◆ SELECTED PASSAGE ◆
Sarge, just cuz it's a LO thread, doesn't mean that we don't read all the other threads, too. Yes, totally agree - there are MANY wonderful male instructors, and some real dodo birds, too. (It was a MALE instructor who got killed trying to teach a 9 year old how to shoot an Uzi. I highly doubt any female instructor would have been that irresponsible.) Anyway, you just gotta accept that for many first time female shooters, going to an all male class with a male instructor can be be very intimidating. There can be way too much macho-course language-testosterone driven hairy chest pounding going on, with a lot of guys too proud (ie: insecure) to ask the "stupid" questions. Women often like more detailed explanations of stuff, want to ask more questions, and sometimes don't have the mechanical/techno background that a lot of men take for granted. It's a different wavelength. Having a female instructor who can communicate in the same style as the women students can be reassuring and confidence building. When I took my daughter and daughter-in-law to a handgun class (male instructor, all male students except for us three), they were totally intimidated by the whole environment. Everyone was very polite and I could tell the instructor was curbing his language, but it was hard for them. If I had it to do all over again, I would take them to a LO class. It would be more like a "girls out" day, meeting new friends, and would have been more fun for them.


----------



## AquaHull (Jun 10, 2012)

SARGE7402 said:


> Ladies: Just a word of advice. There are some topics - such as firearms, ranges, and firearms training - that it might be wise to reach out to the male community. While there are some very knowledgable lady firearms instructors, the bulk of firearms instructors are males.
> 
> They may actually give you better training or advice.


Let them for do whatever themselves. Remember they don't need men, they have artificial insemination and vibrators


----------



## RNprepper (Apr 5, 2014)

AquaHull said:


> Let them for do whatever themselves. Remember they don't need men, they have artificial insemination and vibrators


Wow. Kind of an all or nothing guy, aren't you?


----------



## Denton (Sep 18, 2012)

Nobody is going to be "instructing" on a message board, so that is not an issue. This isn't a gun range. 

By the way; I have instructed many women on firearms, as well as assisted in the selection of firearms purchases. Too bad I wasn't running a business, as word of mouth would have made me a tidy profit. 

I see things in LO forum and shake my head, realizing we have men who could more than adequately answer the questions but are not allowed as they will get penalized.

Sarge has a very good point about this message board. Are you looking for assistance and information? Why prevent 70% of the members from answering? 

As for highly doubting women would do stupid things with a weapon; this former MP could tell you some stories that would curl your toes!  Everyone is prone to making mistakes. I simply don't see it as a gender thing.


----------



## Denton (Sep 18, 2012)

AquaHull said:


> Let them for do whatever themselves. Remember they don't need men, they have artificial insemination and vibrators


Do you think vulgarity and discourteous words are necessary or in any way helpful?


----------



## RNprepper (Apr 5, 2014)

Denton said:


> Nobody is going to be "instructing" on a message board, so that is not an issue. This isn't a gun range.
> 
> By the way; I have instructed many women on firearms, as well as assisted in the selection of firearms purchases. Too bad I wasn't running a business, as word of mouth would have made me a tidy profit.
> 
> ...

◆ MATERIAL SUPPLIED ◆

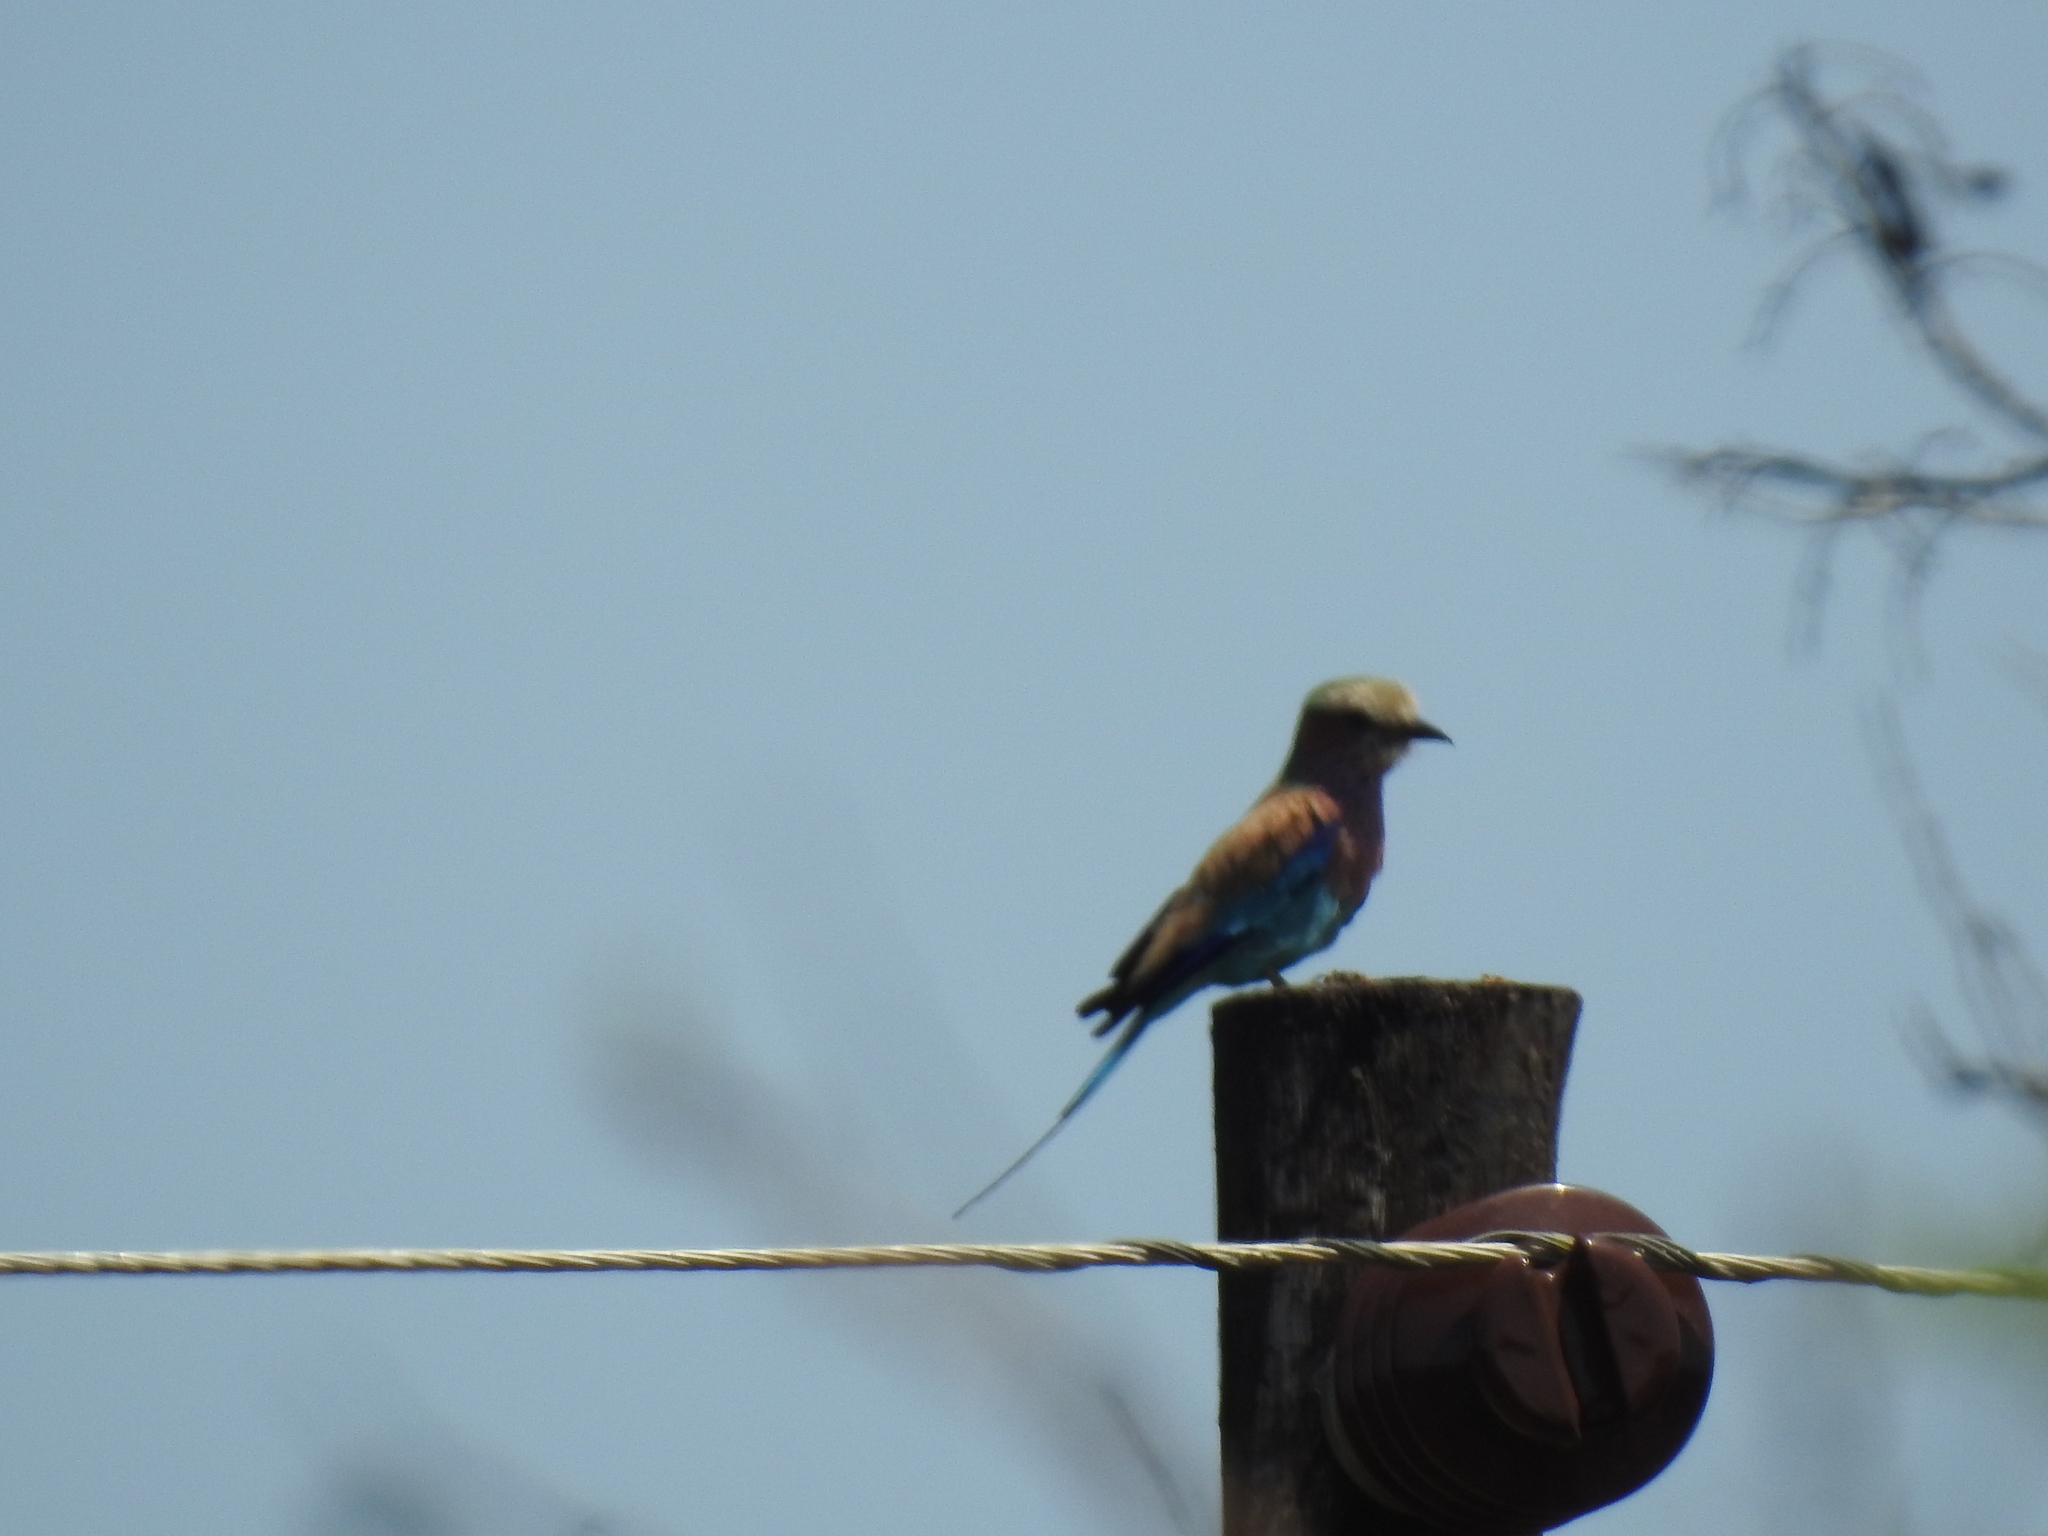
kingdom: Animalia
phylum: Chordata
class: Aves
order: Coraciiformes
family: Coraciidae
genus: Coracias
...
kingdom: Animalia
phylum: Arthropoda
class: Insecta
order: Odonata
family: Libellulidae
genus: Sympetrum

◆ SHORT PROBLEM ◆
Retype the part of the forum thread about firearms instruction, starting at "I see things" and ending at "a gender thing.". The items play no part here.

◆ TASK RESULT ◆
I see things in LO forum and shake my head, realizing we have men who could more than adequately answer the questions but are not allowed as they will get penalized.

Sarge has a very good point about this message board. Are you looking for assistance and information? Why prevent 70% of the members from answering? 

As for highly doubting women would do stupid things with a weapon; this former MP could tell you some stories that would curl your toes!  Everyone is prone to making mistakes. I simply don't see it as a gender thing.